In terms of livestock, even chickens, it is proven that free-range animals as compared to those from feedlots are free from the infectious gut dwellers that accumulate inside them as well as the antibiotics used to prevent illness in the animals and then consumed by customers. The industrial revolution encourages gathering individuals into crowds that can be treated all one way repetitiously by low-pay employees, right on through the slaughtering centers.  No poetry — just hard work that infects the workers, as demonstrated by the covid-19 patterns.  Only recently have we realized that migrating birds who move across continents and hemispheres can carry viruses to free-ranging pigs.

To address severe climate, livestock — including domestic bees — are trucked to milder climates in winter, but still are confined and forced to adapt to strange environments where their inner maps are disrupted.  They become even more dependent on human intervention, which may not be adequate or knowing.

The vigorous and resourceful group of people in Saskatoon found that one change required another.  For instance, moving from wheat to pulse crops (peas and beans) meant finding proper machines to harvest them, often in smaller fields where wheat machines wouldn’t even have room to turn around.  Smaller scattered acreage plots are left over after the corporate farms accrue vast swathes, so previously they went fallow until beginners and idealists began to make them work.
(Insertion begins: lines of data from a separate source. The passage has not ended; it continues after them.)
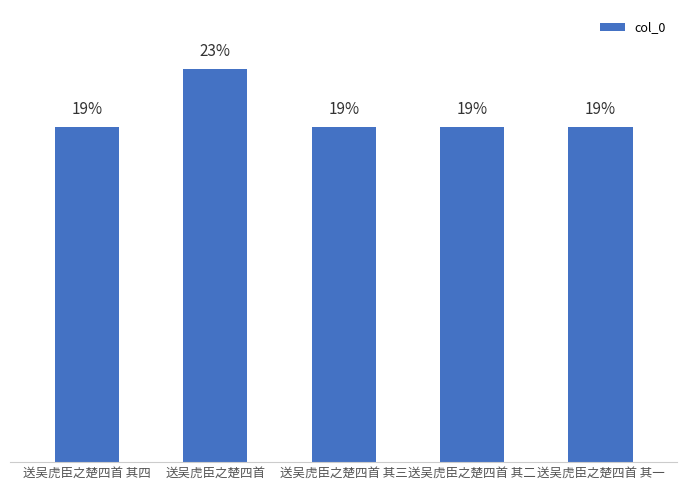

What is the change in value from 送吴虎臣之楚四首 其三 to 送吴虎臣之楚四首 其二?

-1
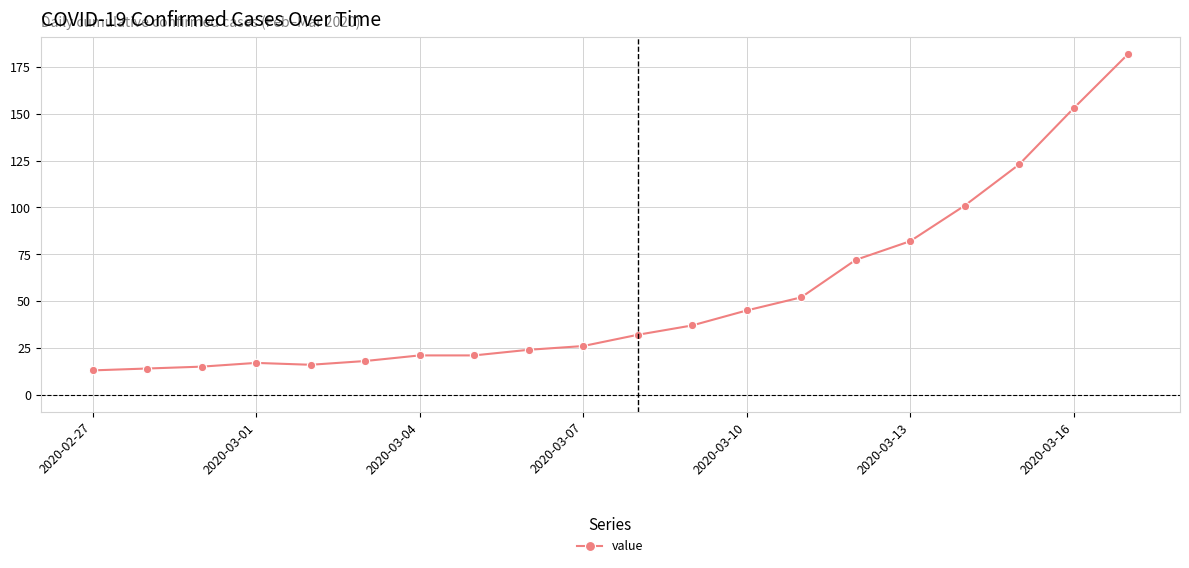

What is the maximum value shown in the chart?

182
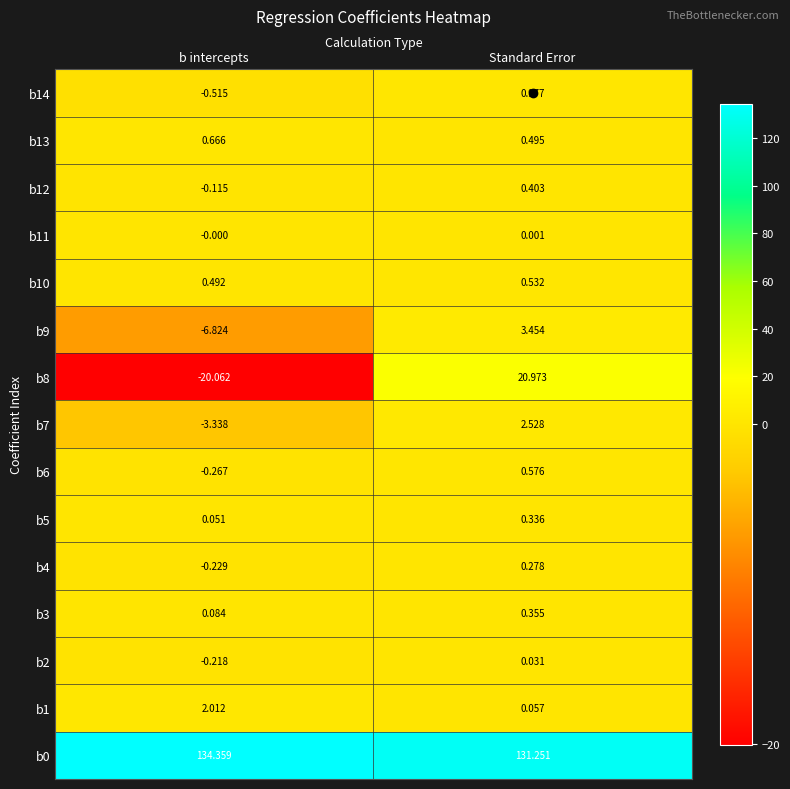

Which label corresponds to the smallest value in the chart?

b intercepts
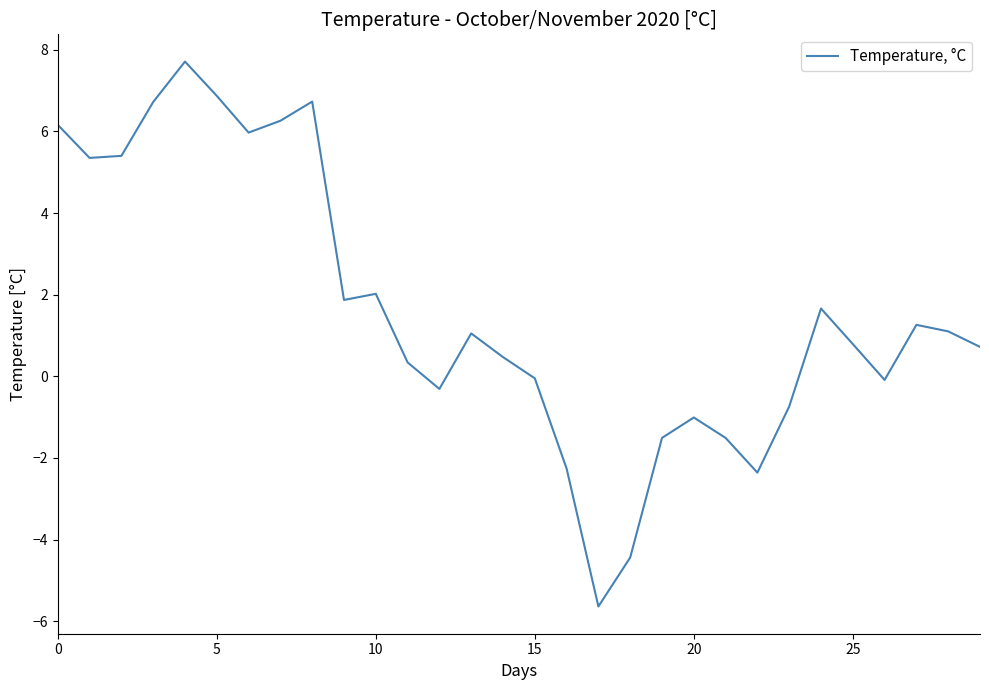

What is the greatest value displayed?

7.7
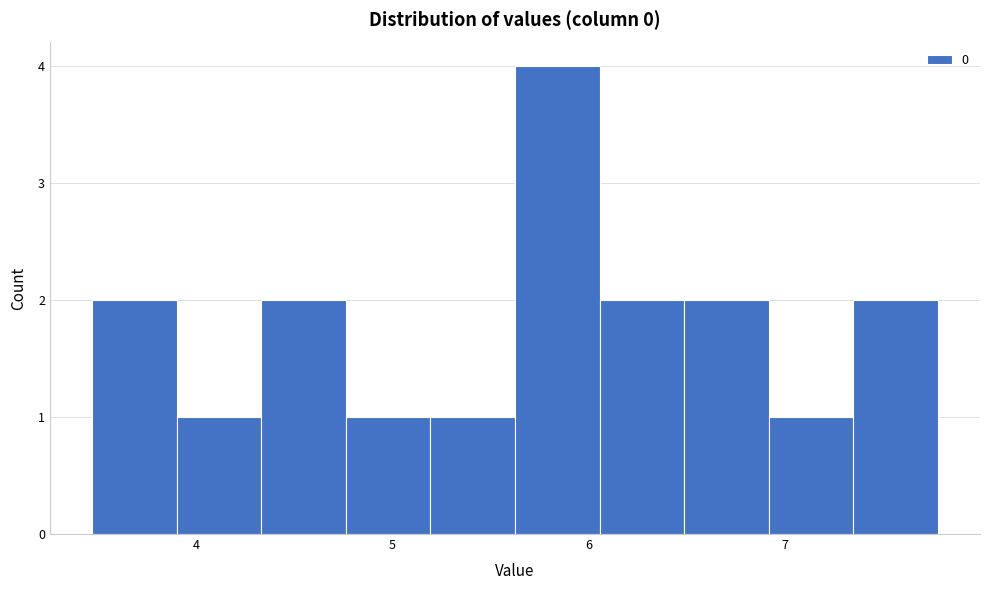

Over which range of the x-axis is the bar tallest?

5.6 to 6.1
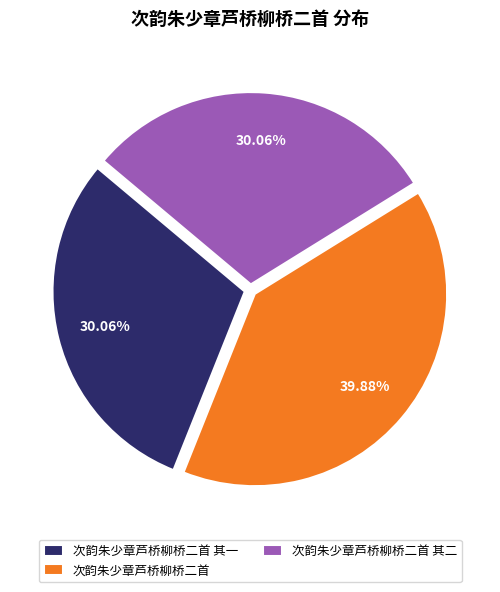

Is the sum of 次韵朱少章芦桥柳桥二首 其二 and 次韵朱少章芦桥柳桥二首 greater than half?

Yes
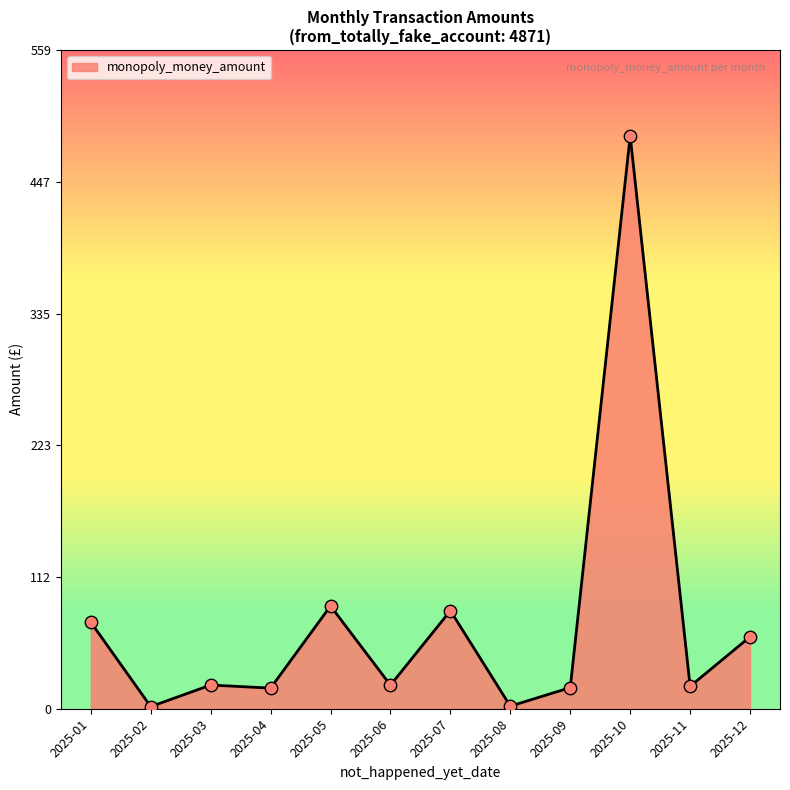

Which has a higher value, 2025-05 or 2025-11?

2025-05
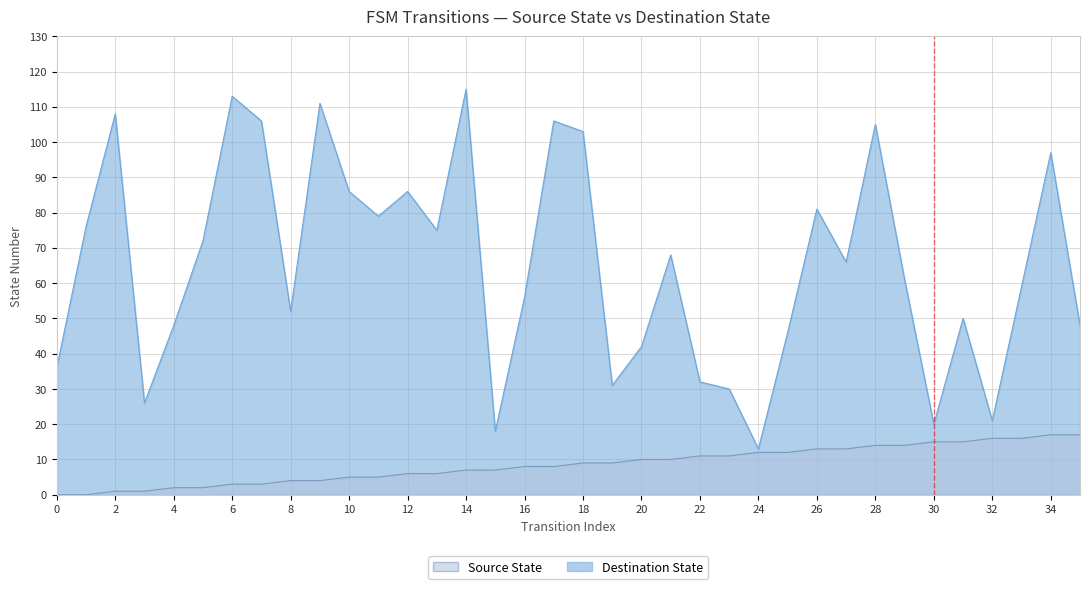

What is the value of the Source State point at the 27th from the left?

13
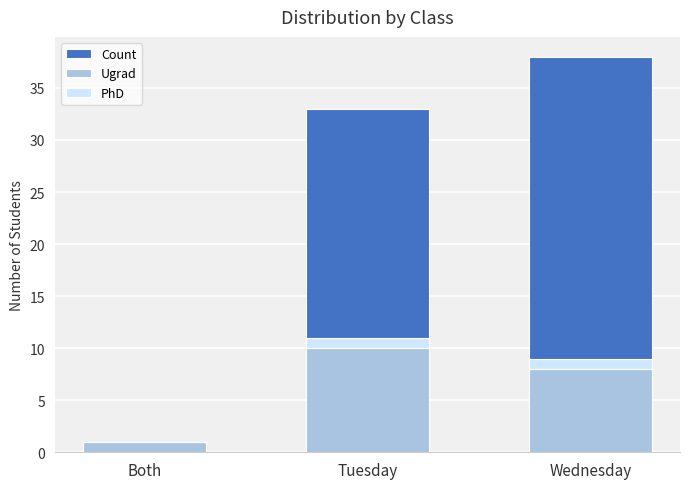

Reading left to right, list all the values displayed in this chart.

Count: Both=1	Tuesday=33	Wednesday=38
Ugrad: Both=1	Tuesday=10	Wednesday=8
PhD: Both=0	Tuesday=1	Wednesday=1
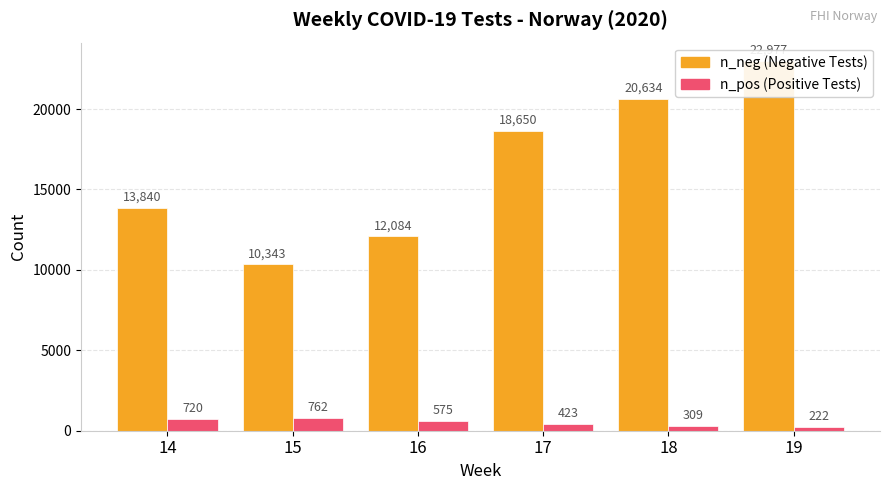

How many values in the n_neg series exceed 18650?

2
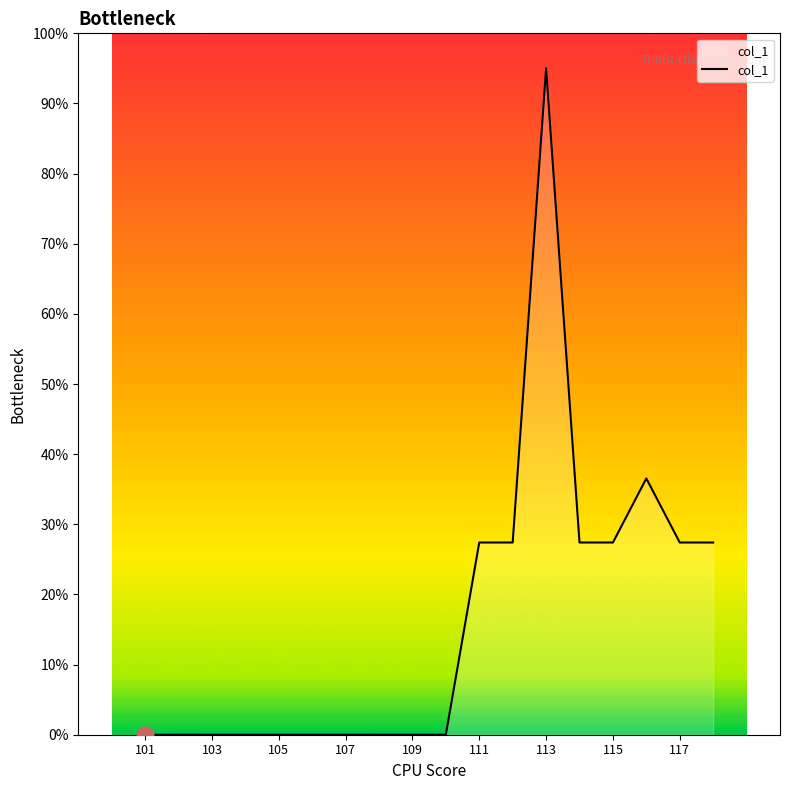

What is the difference between the maximum and second lowest values?

95.0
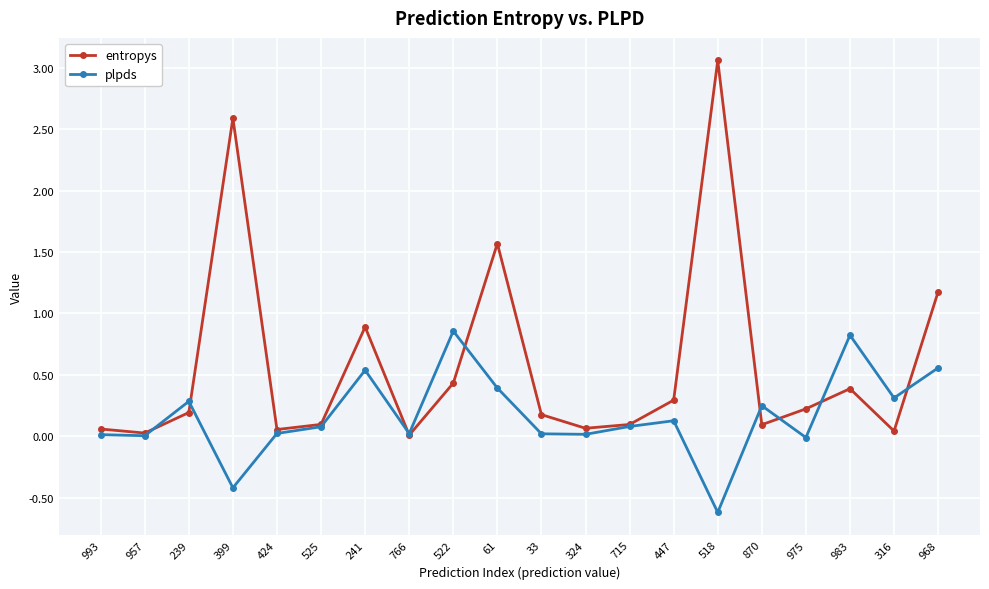

What is the total value across all series at 61?

2.0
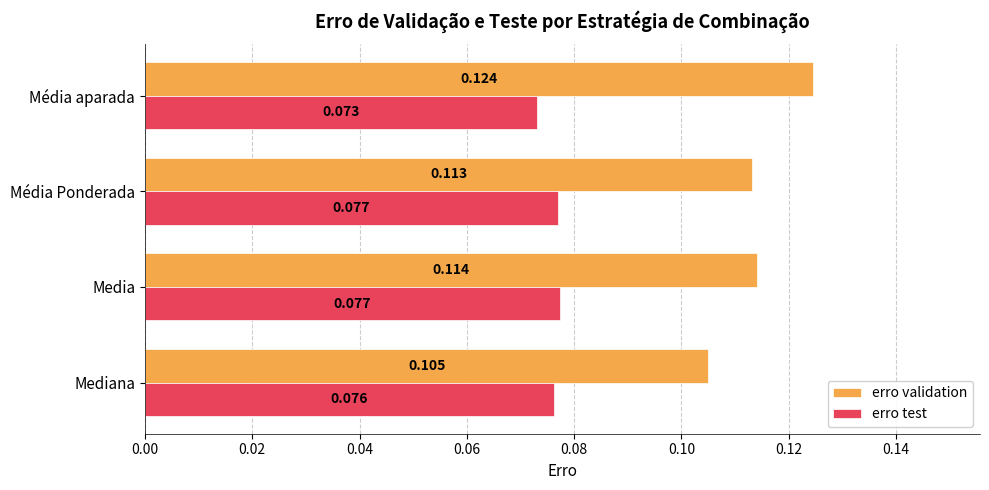

Which series changed the most between Media and Média Ponderada?

erro validation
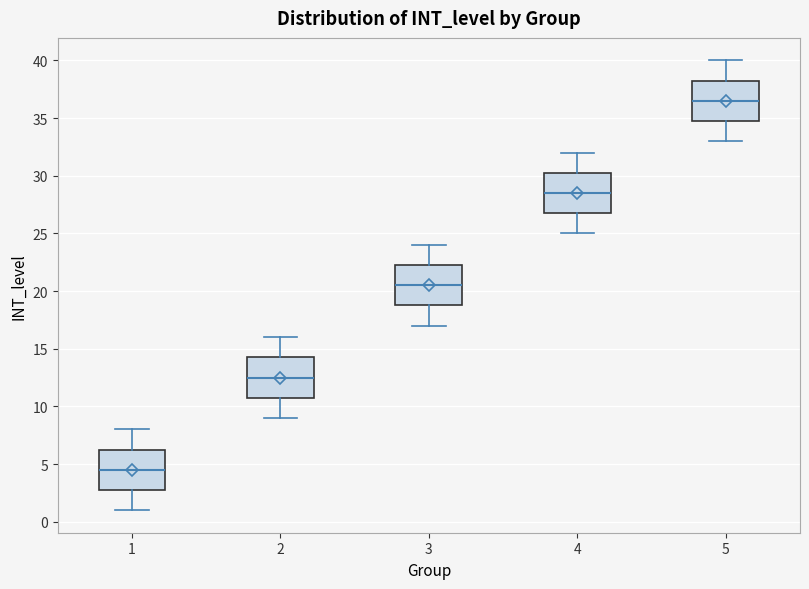

Reading left to right, transcribe this box plot: for each box, give where its median line is, the range the box spans, and where its two whiskers end, as read against the y-axis. The values are not printed on the chart, so give them approximately, as read against the axis.

1: median 4.5, box 3.0 to 6.5, whiskers 1.0 to 8.0
2: median 12.5, box 11.0 to 14.5, whiskers 9.0 to 16.0
3: median 20.5, box 19.0 to 22.5, whiskers 17.0 to 24.0
4: median 28.5, box 27.0 to 30.5, whiskers 25.0 to 32.0
5: median 36.5, box 35.0 to 38.5, whiskers 33.0 to 40.0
They found smaller and better adapted machines in foreign countries. 

But then it’s necessary to convince a banker that the system will work. US and Canada are dominated by single overbearing concepts; thus the need for progressives to band together.  Consumers must also be convinced to learn to cook and eat the products.  Slowly this is happening as the well-traveled elites begin to be “foodies” and immigrants look for what they know.  Then the manufacturers must produce the necessary pots and kettles, the rice cookers and woks and shish-ka-bob skewers.  

All this is hard on farmers who have been taught to do the same thing in the same way every year because in the past that has yielded above average results.  It becomes even harder as the planetary climate change produces unexpected flooding, drought, temp change and wind. If machines that operate on energy (gas, oil, and chemical fertilizer) begin to be too expensive and their huge machines compact the soil too hard for roots to penetrate, the big hearty laughing people I used to love watching in Saskatoon will have arrived at their natural time to thrive, and so will their crops and animals.